I know enough SQL to perform basic data wrangling, but when it comes to more advanced queries, I still have a lot to learn. At work today, I ran into the following problem. It took a bit of time to piece together a solution using T-SQL RANK(), so I am documenting it for posterity (mostly so I can refer to it when I undoubtedly forget how to do this in the future). I am happy to entertain suggestions for improvement.
My team is developing a retail pricing application. When price changes are processed at corporate and sent to the stores, the application archives the records in a processed table (SQL Server). We need a reporting solution that shows the application users all prices that are currently active at the stores.

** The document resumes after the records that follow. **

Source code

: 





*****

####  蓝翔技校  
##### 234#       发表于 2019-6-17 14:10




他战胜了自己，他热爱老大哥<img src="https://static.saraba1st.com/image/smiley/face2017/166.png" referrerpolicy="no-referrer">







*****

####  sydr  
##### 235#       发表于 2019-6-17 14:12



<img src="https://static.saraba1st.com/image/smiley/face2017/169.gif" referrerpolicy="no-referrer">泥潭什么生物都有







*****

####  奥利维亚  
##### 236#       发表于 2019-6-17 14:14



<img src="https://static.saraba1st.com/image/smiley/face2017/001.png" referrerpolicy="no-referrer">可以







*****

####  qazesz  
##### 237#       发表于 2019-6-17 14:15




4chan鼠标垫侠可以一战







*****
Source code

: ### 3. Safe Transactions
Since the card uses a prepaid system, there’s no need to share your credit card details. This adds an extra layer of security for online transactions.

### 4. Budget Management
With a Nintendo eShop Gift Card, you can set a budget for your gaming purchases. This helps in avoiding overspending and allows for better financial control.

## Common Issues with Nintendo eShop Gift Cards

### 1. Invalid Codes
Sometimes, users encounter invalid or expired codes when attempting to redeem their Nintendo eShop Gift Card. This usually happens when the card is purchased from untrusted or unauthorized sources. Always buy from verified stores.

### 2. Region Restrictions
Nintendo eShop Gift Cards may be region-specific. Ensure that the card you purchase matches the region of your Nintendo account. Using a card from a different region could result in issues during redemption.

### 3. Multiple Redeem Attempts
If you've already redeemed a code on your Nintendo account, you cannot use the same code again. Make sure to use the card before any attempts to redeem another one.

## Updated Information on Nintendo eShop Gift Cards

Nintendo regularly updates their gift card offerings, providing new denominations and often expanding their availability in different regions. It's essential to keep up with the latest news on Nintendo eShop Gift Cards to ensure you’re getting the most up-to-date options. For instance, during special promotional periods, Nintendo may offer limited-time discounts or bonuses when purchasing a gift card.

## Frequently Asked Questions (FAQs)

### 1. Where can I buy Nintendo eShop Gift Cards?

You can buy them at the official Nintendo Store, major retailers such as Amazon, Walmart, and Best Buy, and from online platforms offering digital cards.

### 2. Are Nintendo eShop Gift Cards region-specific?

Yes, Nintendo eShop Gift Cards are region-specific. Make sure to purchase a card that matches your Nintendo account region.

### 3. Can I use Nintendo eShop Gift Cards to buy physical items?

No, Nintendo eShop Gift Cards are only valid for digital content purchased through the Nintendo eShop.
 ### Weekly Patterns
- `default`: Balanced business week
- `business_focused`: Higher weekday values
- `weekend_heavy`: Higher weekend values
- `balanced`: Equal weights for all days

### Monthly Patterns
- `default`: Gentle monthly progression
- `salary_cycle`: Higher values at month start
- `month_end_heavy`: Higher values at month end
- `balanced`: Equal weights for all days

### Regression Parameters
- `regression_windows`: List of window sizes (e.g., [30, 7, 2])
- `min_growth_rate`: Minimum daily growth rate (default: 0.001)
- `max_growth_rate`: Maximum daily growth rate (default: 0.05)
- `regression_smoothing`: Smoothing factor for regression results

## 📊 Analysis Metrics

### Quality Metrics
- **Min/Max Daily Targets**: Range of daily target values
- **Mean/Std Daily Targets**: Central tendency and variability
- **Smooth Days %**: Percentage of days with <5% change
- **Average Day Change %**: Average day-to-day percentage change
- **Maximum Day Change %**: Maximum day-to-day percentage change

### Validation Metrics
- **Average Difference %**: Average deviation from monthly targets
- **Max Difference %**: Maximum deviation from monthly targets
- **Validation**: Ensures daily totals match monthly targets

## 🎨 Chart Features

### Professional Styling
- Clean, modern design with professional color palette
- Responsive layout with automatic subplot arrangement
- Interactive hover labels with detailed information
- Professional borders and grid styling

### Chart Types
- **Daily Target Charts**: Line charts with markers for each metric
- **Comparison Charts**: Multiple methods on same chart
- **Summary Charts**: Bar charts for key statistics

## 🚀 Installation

To do this, I needed to create a view selecting the most recent (yet not exceeding the current DateTime) records for each distinct Group/Store/Vendor/SKU combination in the processed table.
Transact-SQL’s RANK() function…
Returns the rank of each row within the partition of a result set. The rank of a row is one plus the number of ranks that come before the row in question.
By passing in the four columns that I am using as a kind of composite key for the desired result set as the values for PARTITION BY, I can select only the records with the most recent EffectiveDate for each given unique 4-column combination.
The only other gotcha in my scenario is that EffectiveDate could potentially be in the future, in which case I should return the most recent EffectiveDate that is not in the future. I handled this with a simple WHERE clause.
The View Query
SELECT Id, Group, Store, Vendor, Sku, Price, EffectiveDate FROM ( SELECT P.Id, P.Group, P.Store, P.Vendor, P.Sku, P.Price, P.EffectiveDate, RANK() OVER(PARTITION BY P.Group, P.Store, P.Vendor, P.Sku ORDER BY P.EffectiveDate DESC) AS RecencyRank FROM dbo.Prices AS P WITH (NOLOCK) WHERE P.EffectiveDate <= GETDATE() ) AS NonFutureAndRecencyRanked WHERE RecencyRank = 1;
Schema modified to protect intellectual property.